| Paper | Advantage | Disadvantage |
| LLM-Augmented MTR[1] | 1. Introduces high-level semantic reasoning via GPT-4V. 2. Improves sample efficiency by injecting external knowledge into MTR. 3. Provides interpretable text-based scene understanding. | 1. Relies on online LLM prompting, leading to high inference cost and latency. 2. Limited robustness to rare or long-horizon interaction patterns not well captured by prompts. 3. Not optimized for dense multi-agent joint prediction at scale. |
| DGCN_ST_LANE[2] | 1. Explicitly models agent interactions with spatio-temporal graph convolutions. 2. Strong lane-aware motion constraints using HD-map information. 3. Efficient inference without large models. | 1. Lacks high-level semantic or rule reasoning. 2. Performance degrades in complex intersections with ambiguous right-of-way. 3. Limited long-horizon consistency due to local interaction modeling. |
| THOMAS[3] | 1. Unified transformer architecture for multi-agent trajectory prediction. 2. Strong global attention over agents and time. 3. Simple end-to-end design. | 1. Relies primarily on trajectory history and map cues. 2. Lacks explicit traffic-rule or semantic supervision. 3. Less interpretable and sensitive to rare corner cases. |
| CASPFORMER[4] | 1. Rich scene modeling with lane-level and agent-level context fusion. 2. Strong performance on complex multi-agent scenarios. 3. Transformer-based interaction reasoning. | 1. Computationally heavy with slow inference. 2. No explicit rule or legality constraints. 3. Hard to deploy in real-time settings. |
| Ours | 1. Integrates BEV-based multi-modal perception with JEPA self-supervised learning. 2. Injects traffic-rule semantics via offline VLM distillation, enabling rule-aware prediction without test-time LLM cost. 3. Achieves strong long-horizon accuracy (low minFDE) with interpretable embeddings. | 1. Current performance depends on the capacity of the VLM teacher. 2. Additional preprocessing for BEV rendering and rule distillation. 3. Evaluated on nuScenes, which may under-represent highly interactive scenarios. |
Table 2. Comparison Among SOTA Methods.
Summary of Methods
Prior work explores different trade-offs in multi-agent motion prediction.

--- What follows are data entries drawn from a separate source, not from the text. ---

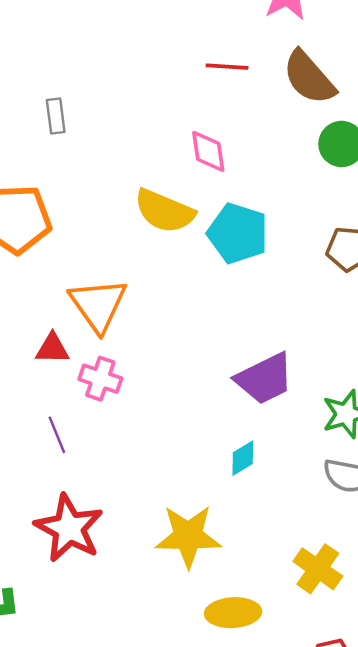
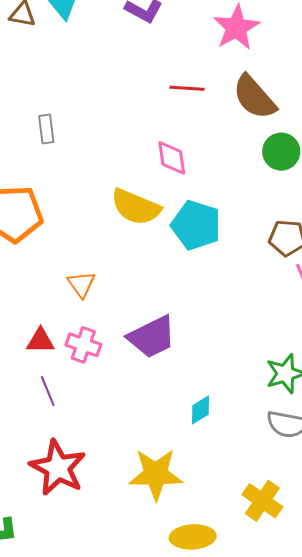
orange triangle: (98, 305) -> (81, 284), size x0.6
red triangle: (52, 348) -> (41, 341), moved
purple trapezoid: (265, 379) -> (152, 337), moved

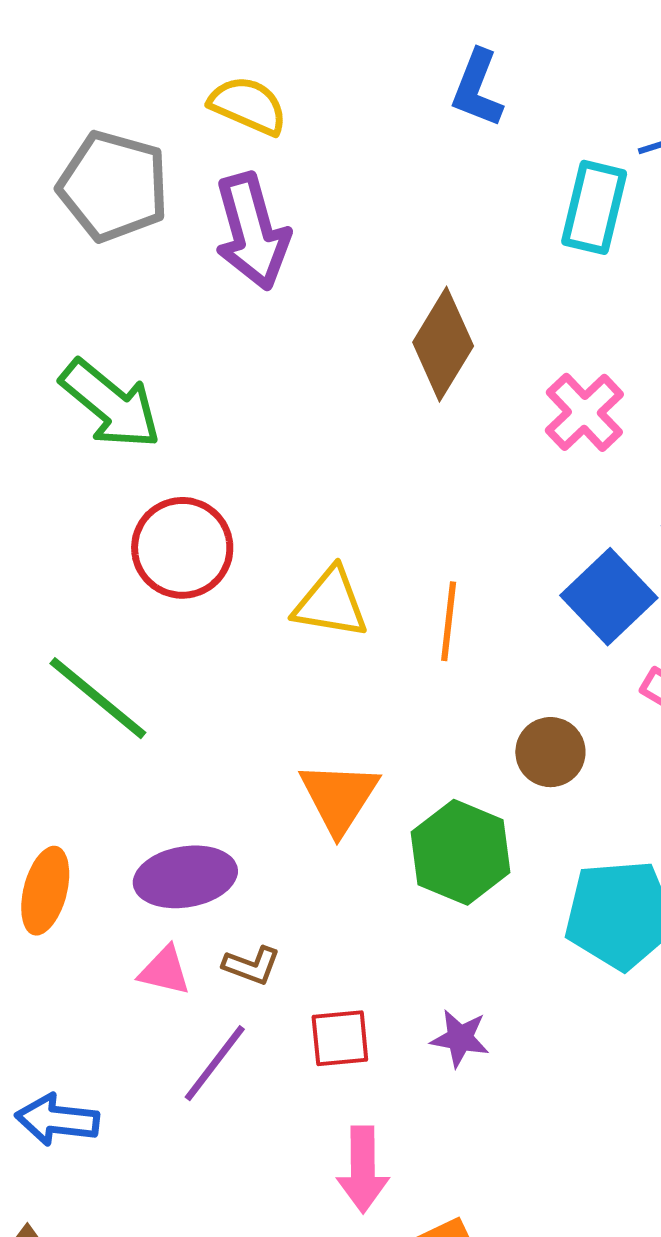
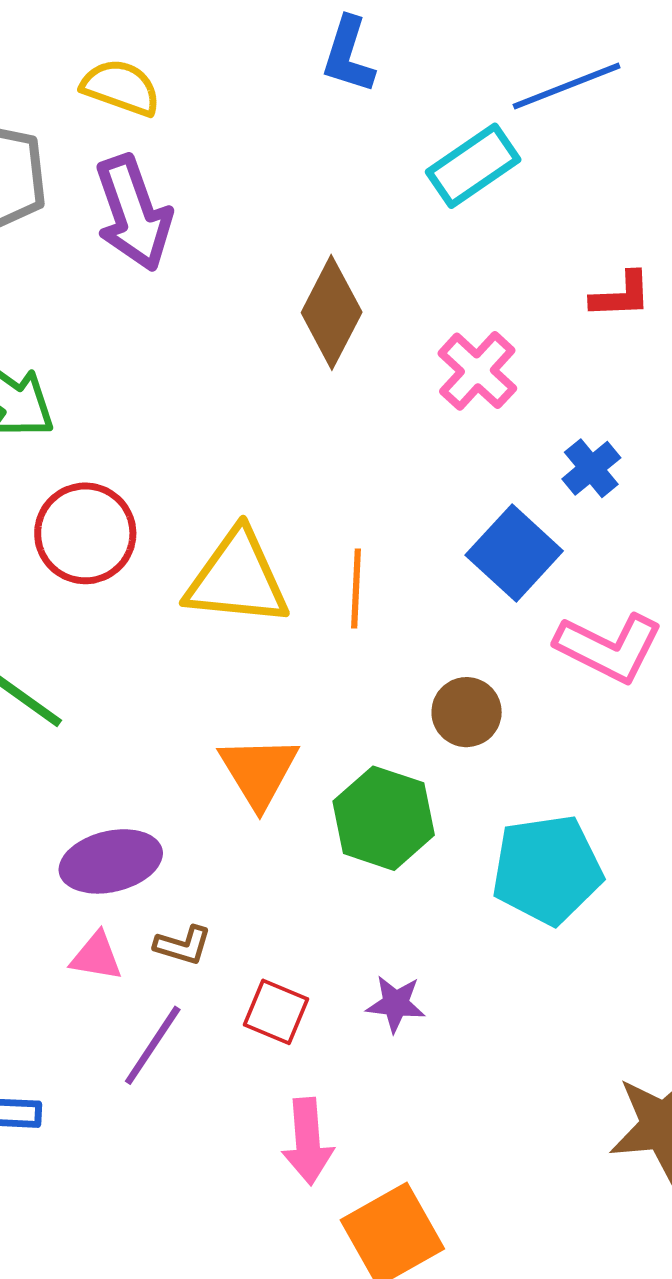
cyan rectangle: (594, 207) -> (473, 166), turned 46
yellow triangle: (331, 603) -> (237, 578), size x1.4
red square: (340, 1038) -> (276, 1012), turned 32

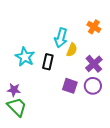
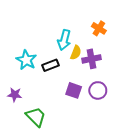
black rectangle: (48, 62) -> (50, 65), turned 56
purple cross: (94, 64) -> (92, 59), moved, turned 30
green trapezoid: (17, 107) -> (36, 117), moved

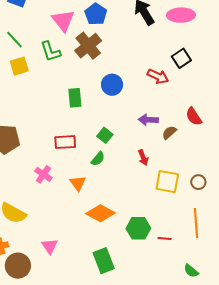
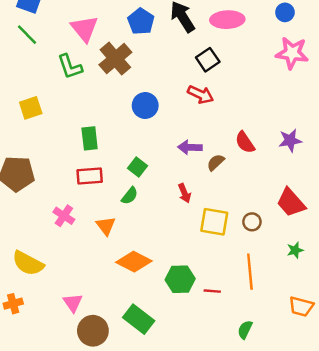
blue pentagon: (96, 14) -> (141, 21), moved
green line: (14, 40) -> (27, 35), moved
black square: (181, 58) -> (208, 60), moved
yellow square: (19, 66) -> (31, 108), moved
green rectangle: (75, 98) -> (90, 138), moved
green rectangle: (104, 261) -> (139, 319), turned -30
brown circle: (18, 266) -> (93, 331), moved
green semicircle: (191, 271) -> (245, 330), turned 77

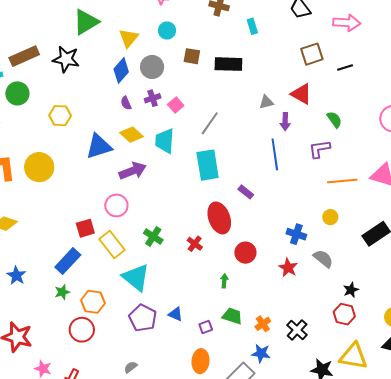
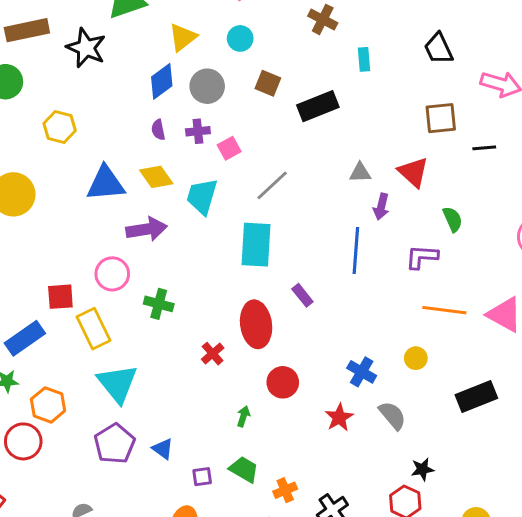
black rectangle: (228, 64) -> (318, 106), turned -36
green cross: (153, 237) -> (159, 304), moved, turned -30

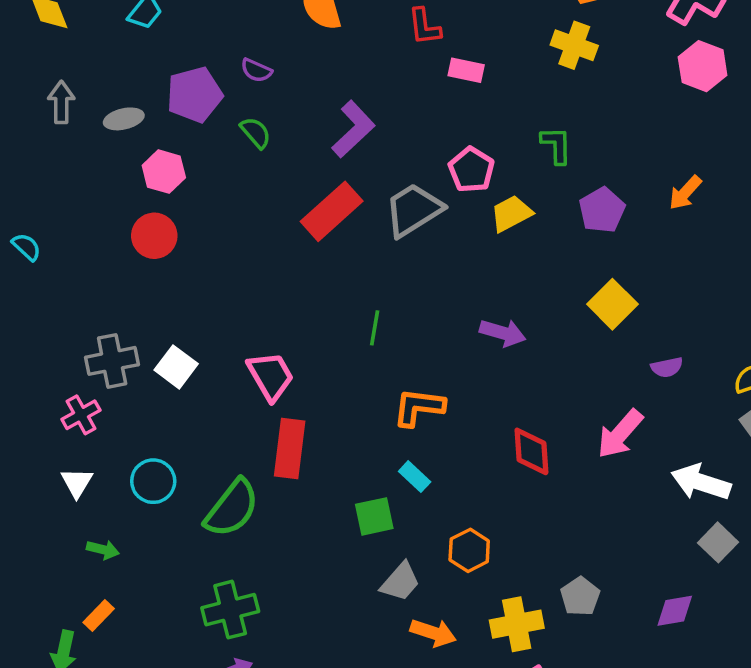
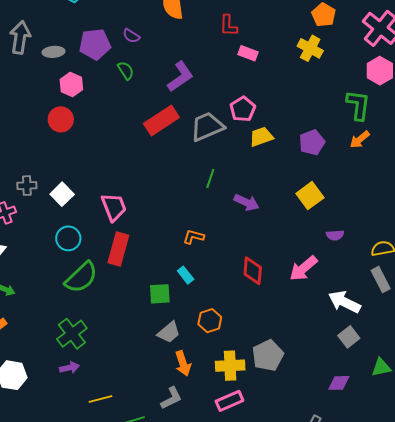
gray arrow: (61, 102) -> (20, 37), size x1.4
green L-shape: (556, 145) -> (358, 105), moved, size x1.4
green line: (375, 328) -> (210, 178), moved
gray cross: (112, 361) -> (27, 186), size x0.7
orange L-shape: (419, 407) -> (194, 237), size x0.7
cyan circle: (153, 481) -> (68, 238), moved
gray pentagon: (580, 596) -> (268, 355), size x1.4
green cross: (230, 610) -> (72, 334), turned -32
purple diamond: (675, 611) -> (339, 383), moved
orange arrow: (433, 633) -> (183, 363), turned 45

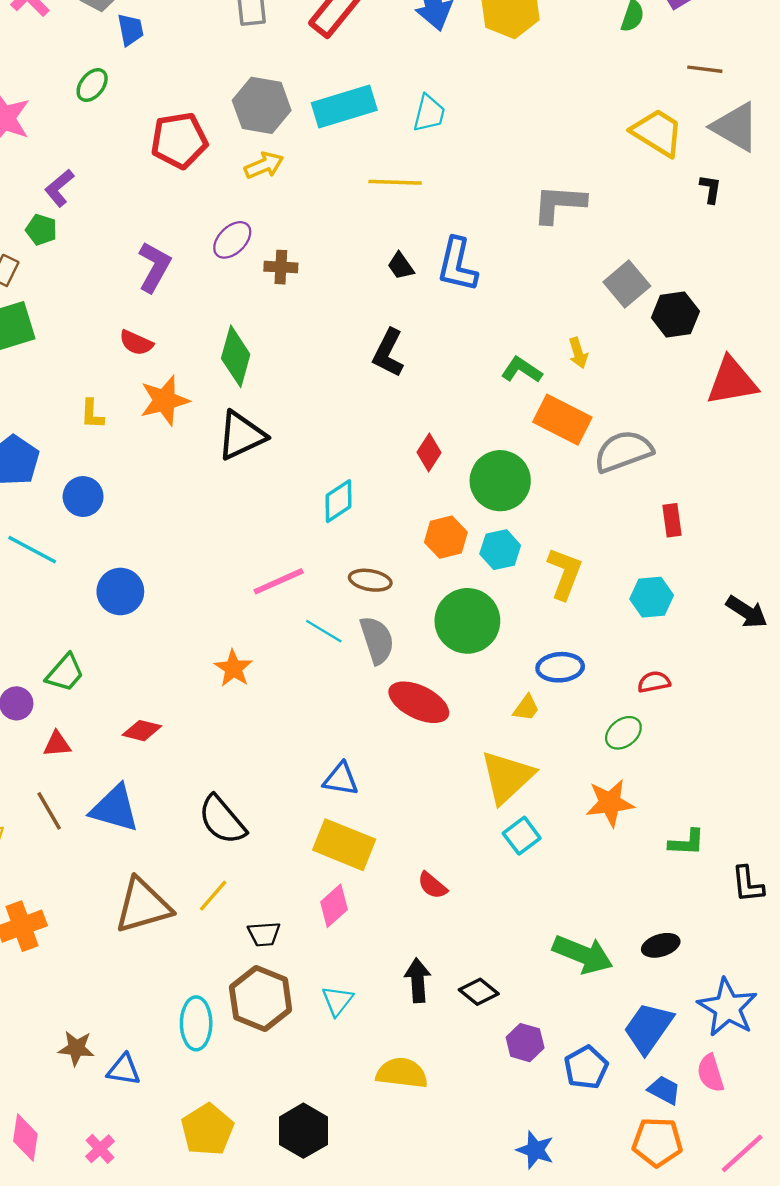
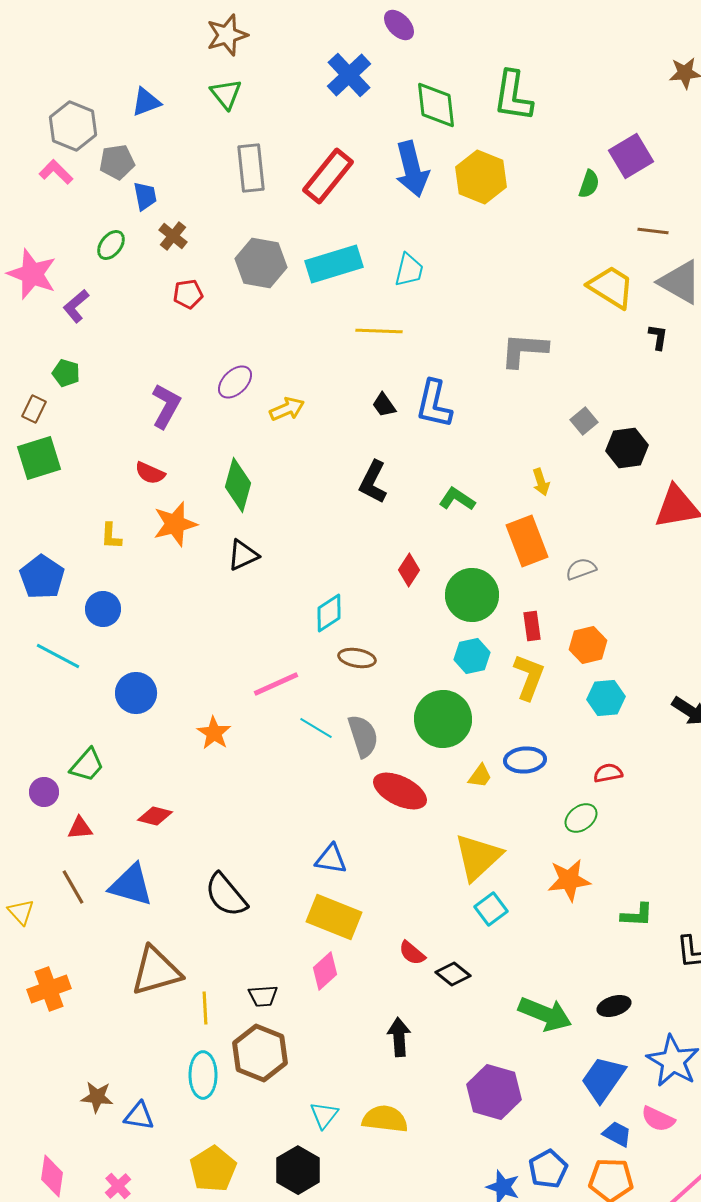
red pentagon: (179, 140) -> (188, 294), size x0.6
yellow arrow: (264, 165) -> (287, 409), moved
purple L-shape: (59, 188) -> (76, 306), moved
brown cross: (281, 267) -> (173, 236), moved, turned 36
gray square: (627, 284) -> (584, 421), size x0.7
green L-shape: (522, 370) -> (457, 499), moved
orange rectangle: (562, 420) -> (527, 541), turned 42
black triangle: (241, 435) -> (243, 555), size x0.7
gray semicircle: (623, 451) -> (581, 569), size x0.6
red rectangle: (672, 520) -> (532, 626), moved
orange hexagon: (446, 537) -> (588, 645), moved
brown ellipse: (370, 580) -> (357, 658), moved
orange star: (233, 668) -> (214, 733), moved
yellow trapezoid: (526, 708) -> (480, 776), moved
yellow line: (213, 896) -> (205, 1008), moved, turned -44
black diamond: (479, 992) -> (453, 974), moved
cyan triangle: (337, 1001) -> (324, 1115), moved
purple hexagon: (525, 1043) -> (494, 1092), size x1.6
blue pentagon: (586, 1067) -> (548, 1169), moved
pink semicircle: (710, 1073) -> (658, 1119), turned -48

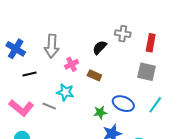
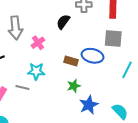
brown rectangle: (94, 75) -> (71, 61), moved
blue ellipse: (123, 104) -> (93, 56), moved

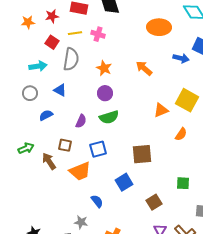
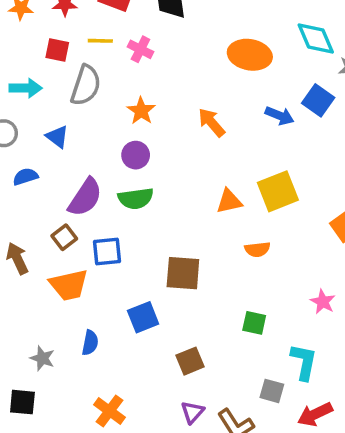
red square: (52, 42) -> (57, 50), turned -32
yellow square: (187, 100) -> (278, 191), turned 30
purple semicircle: (81, 121) -> (85, 197), size x1.6
orange semicircle: (181, 134) -> (257, 249), turned 40
brown square: (65, 145) -> (64, 237), moved, turned 32
green square: (183, 183) -> (254, 323), moved
blue semicircle: (97, 201) -> (90, 343), turned 40
gray star: (81, 222) -> (42, 358), moved

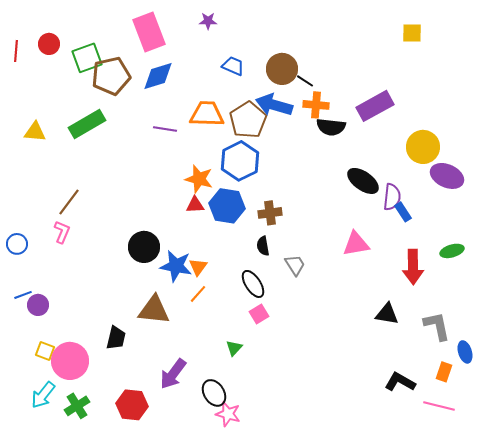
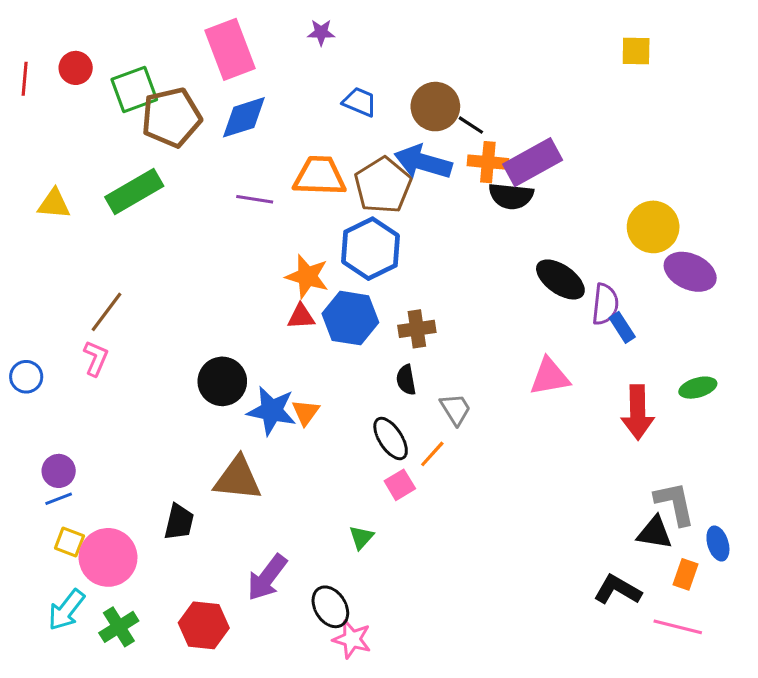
purple rectangle: (375, 106) -> (533, 162), moved
orange line: (198, 294) -> (432, 454), moved
blue line: (23, 295) -> (59, 499), moved
black triangle: (387, 314) -> (655, 533), moved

LLM-Augmented MTR enhances trajectory forecasting with high-level semantic reasoning from large vision–language models, improving contextual awareness but incurring high inference cost. DGCN_ST_LANE focuses on structured interaction modeling and lane constraints, offering efficiency but limited semantic reasoning. THOMAS provides a unified transformer framework for joint prediction, yet lacks interpretability and explicit rule awareness. CASPFormer achieves strong performance through rich scene modeling but suffers from heavy computation and slow inference.
In contrast, our method combines BEV-based multi-modal perception, JEPA self-supervised representation learning, and traffic-rule reasoning distilled from a vision–language model, enabling interaction-consistent, rule-aware predictions while avoiding test-time LLM usage.
Conclusion and Future Directions
Our current results rely on distillation from Qwen2.5-VL-7B-Instruct, which may limit the accuracy of extracted traffic-rule semantics; leveraging a stronger teacher such as Qwen2.5-VL-32B-Instruct is a promising direction for further improvement. In addition, nuScenes presents relatively simple traffic patterns, with many scenes dominated by straight driving, which may not fully stress-test the benefits of rule-aware reasoning. Given that JEPA pretraining and traffic-rule distillation already enable strong scene understanding, it is worth investigating whether agent history and explicit relationship modalities can be reduced or removed without degrading performance. Finally, since most existing methods still depend heavily on agent history, an exciting future direction is to predict all agents’ trajectories using only ego-centric perception, pushing toward more scalable and deployable motion prediction systems.